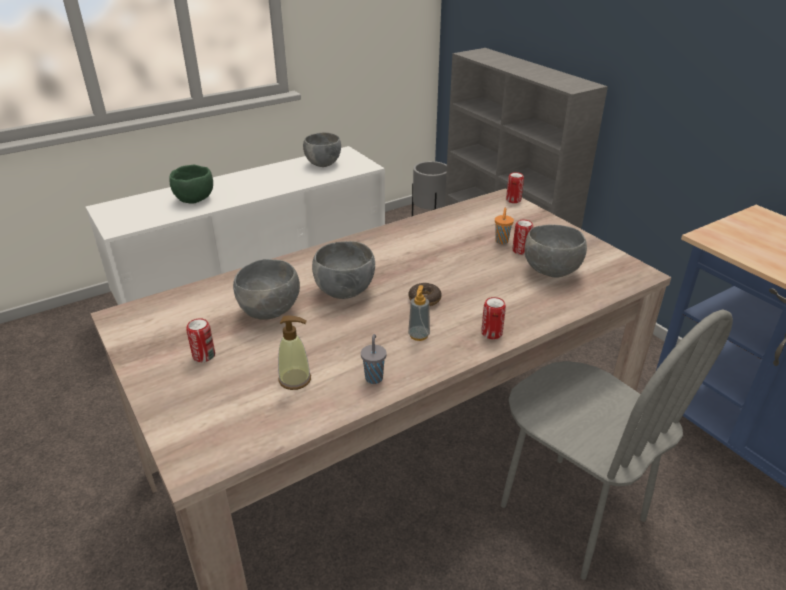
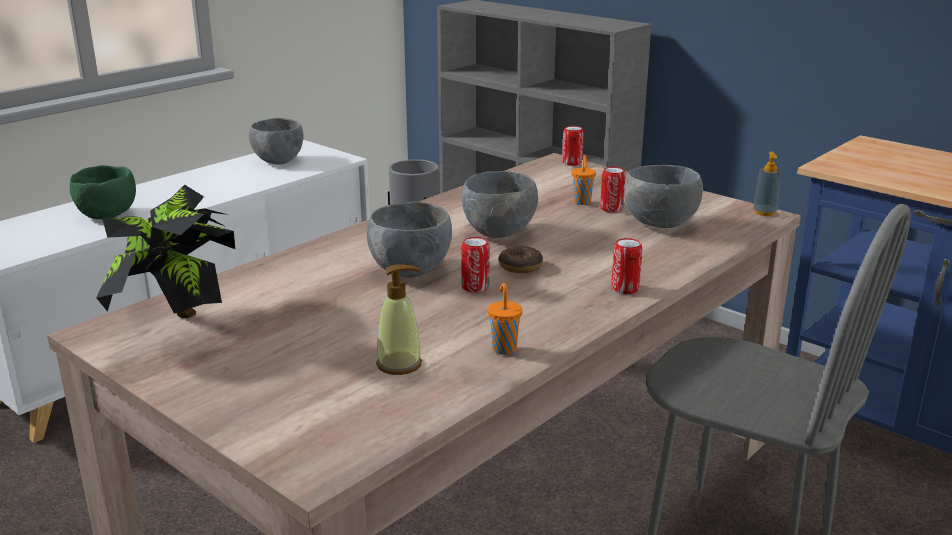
camera: 15 degrees left, 10 degrees down
(172, 316) = (178, 323): none -> potted plant
(204, 356) = (254, 357): can -> can (475, 287)
(271, 311) = (321, 302): grey bowl -> grey bowl (499, 233)
(374, 377) = (504, 348): grey cup -> orange cup
(418, 335) = (535, 301): soap dispenser -> soap dispenser (764, 212)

************

**What the task asks**
Please reproduce the listing word for word, but only from the line that contains "(204, 356) = (254, 357): can" to its last line, inclusive.

**Response**
(204, 356) = (254, 357): can -> can (475, 287)
(271, 311) = (321, 302): grey bowl -> grey bowl (499, 233)
(374, 377) = (504, 348): grey cup -> orange cup
(418, 335) = (535, 301): soap dispenser -> soap dispenser (764, 212)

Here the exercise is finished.